TT-Forge software stack — Local AI Glossary | CraftRigs

TT-Forge is Tenstorrent's software stack for compiling and executing ML workloads on its Tensix-core accelerators, including the QuietBox 2 RISC-V AI workstation. It's the bridge between PyTorch/ONNX-style model graphs and the underlying Tenstorrent silicon — playing the same role CUDA plays for NVIDIA or ROCm plays for AMD.

What It Actually Does

TT-Forge ingests model graphs from frameworks like PyTorch, lowers them through MLIR-based compiler passes, and emits kernels that run on Tenstorrent's grid of Tensix cores. It ships alongside lower-level components (TT-Metal, TT-NN) that expose progressively more direct hardware control. The stack is open source, which is part of Tenstorrent's pitch against the closed NVIDIA ecosystem — but openness doesn't equal maturity.

The Maturity Problem

TT-Forge is early-stage. Support for the runtimes most local AI builders actually use — llama.cpp and Ollama — is unconfirmed at the time of the QuietBox 2 launch. That means popular GGUF workflows, the entire LM Studio ecosystem, and most quantized-model pipelines don't drop in cleanly. You're working closer to the metal: porting models, writing or adapting kernels, and chasing operator coverage gaps. This is the same gap tinygrad's software stack faces — promising architecture, thin runtime support.

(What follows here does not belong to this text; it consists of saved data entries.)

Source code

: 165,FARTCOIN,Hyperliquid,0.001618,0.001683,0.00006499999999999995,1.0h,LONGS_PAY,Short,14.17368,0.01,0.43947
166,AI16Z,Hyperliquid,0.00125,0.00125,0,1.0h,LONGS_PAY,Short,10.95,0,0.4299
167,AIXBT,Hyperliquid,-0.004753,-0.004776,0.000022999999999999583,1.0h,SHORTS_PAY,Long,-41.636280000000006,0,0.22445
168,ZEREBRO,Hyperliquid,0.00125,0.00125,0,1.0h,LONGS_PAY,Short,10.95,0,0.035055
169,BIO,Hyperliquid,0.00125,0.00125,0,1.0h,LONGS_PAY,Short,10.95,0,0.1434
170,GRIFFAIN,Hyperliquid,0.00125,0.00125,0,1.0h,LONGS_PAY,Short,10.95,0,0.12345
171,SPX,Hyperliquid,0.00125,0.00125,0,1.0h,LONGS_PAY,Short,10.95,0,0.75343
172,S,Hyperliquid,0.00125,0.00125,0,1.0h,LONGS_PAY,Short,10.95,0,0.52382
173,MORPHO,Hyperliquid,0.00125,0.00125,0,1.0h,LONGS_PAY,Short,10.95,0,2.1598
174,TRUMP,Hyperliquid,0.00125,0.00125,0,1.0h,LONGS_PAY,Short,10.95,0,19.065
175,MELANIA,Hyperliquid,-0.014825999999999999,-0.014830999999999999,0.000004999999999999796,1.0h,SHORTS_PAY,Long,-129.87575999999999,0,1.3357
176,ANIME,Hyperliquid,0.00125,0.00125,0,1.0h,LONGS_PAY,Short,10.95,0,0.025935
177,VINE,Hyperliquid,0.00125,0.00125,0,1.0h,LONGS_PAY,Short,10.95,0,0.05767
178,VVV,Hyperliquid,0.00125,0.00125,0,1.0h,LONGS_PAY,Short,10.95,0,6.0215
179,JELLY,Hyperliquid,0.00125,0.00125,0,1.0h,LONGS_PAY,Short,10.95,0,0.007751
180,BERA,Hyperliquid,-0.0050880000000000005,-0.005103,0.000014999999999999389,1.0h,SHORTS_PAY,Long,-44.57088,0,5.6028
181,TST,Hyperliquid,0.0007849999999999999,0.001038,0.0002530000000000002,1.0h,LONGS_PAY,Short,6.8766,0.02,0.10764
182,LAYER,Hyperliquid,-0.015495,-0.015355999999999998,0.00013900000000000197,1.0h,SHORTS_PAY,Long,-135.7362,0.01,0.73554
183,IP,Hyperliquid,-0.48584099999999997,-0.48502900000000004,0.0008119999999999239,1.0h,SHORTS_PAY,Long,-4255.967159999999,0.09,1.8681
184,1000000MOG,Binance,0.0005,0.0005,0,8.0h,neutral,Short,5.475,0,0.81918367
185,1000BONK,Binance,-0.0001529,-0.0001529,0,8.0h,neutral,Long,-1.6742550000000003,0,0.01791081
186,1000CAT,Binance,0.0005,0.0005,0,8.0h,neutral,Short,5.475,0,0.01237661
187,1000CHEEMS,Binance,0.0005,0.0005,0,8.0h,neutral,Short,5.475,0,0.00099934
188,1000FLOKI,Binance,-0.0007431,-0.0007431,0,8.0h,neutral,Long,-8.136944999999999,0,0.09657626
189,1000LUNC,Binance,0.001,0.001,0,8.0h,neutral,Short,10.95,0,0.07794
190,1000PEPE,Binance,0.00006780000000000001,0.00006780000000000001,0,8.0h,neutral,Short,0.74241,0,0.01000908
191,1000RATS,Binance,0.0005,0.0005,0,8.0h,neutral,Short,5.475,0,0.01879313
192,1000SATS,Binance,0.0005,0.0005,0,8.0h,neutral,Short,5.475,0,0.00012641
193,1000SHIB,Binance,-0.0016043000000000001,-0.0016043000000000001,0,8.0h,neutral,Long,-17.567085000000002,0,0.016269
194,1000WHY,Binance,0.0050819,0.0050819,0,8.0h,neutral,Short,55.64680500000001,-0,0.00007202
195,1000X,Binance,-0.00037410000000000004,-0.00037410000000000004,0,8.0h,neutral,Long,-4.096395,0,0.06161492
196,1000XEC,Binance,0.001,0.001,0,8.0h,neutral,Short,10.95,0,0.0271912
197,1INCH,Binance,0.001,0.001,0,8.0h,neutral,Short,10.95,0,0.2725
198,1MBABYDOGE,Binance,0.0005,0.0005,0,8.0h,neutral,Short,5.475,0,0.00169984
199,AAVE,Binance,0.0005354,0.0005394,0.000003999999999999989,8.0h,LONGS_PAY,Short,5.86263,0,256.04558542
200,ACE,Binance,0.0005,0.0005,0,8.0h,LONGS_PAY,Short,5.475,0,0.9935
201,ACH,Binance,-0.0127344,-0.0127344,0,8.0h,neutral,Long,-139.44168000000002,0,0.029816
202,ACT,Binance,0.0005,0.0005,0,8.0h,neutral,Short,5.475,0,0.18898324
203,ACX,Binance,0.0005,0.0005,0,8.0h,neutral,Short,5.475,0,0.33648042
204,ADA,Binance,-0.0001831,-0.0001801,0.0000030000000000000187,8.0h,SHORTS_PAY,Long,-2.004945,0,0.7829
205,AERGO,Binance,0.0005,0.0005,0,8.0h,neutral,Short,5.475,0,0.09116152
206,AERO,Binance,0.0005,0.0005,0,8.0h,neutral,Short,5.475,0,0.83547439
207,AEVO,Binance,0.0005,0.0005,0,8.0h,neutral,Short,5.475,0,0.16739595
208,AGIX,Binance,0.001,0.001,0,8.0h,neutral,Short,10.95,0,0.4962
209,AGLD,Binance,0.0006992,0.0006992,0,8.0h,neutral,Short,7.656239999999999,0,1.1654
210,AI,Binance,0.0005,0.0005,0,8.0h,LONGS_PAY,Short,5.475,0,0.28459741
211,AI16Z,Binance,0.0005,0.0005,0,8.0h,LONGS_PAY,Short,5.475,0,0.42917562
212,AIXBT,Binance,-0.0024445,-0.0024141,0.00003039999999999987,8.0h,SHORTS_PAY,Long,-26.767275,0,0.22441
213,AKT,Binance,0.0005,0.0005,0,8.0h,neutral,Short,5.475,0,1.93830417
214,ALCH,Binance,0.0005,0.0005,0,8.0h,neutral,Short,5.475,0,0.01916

Why It Matters for Local AI

For most local LLM builders, "does it run Ollama?" is a hard requirement, and TT-Forge can't yet answer yes with confidence. That makes Tenstorrent hardware a developer buy — appealing if you want to contribute to an open accelerator stack or run custom inference pipelines, but a poor fit if you just want to load a Q4_K_M model and start chatting. Until TT-Forge ships first-class llama.cpp and Ollama paths, an NVIDIA or Apple Silicon rig will get a model serving tokens faster, even if the raw silicon is less interesting.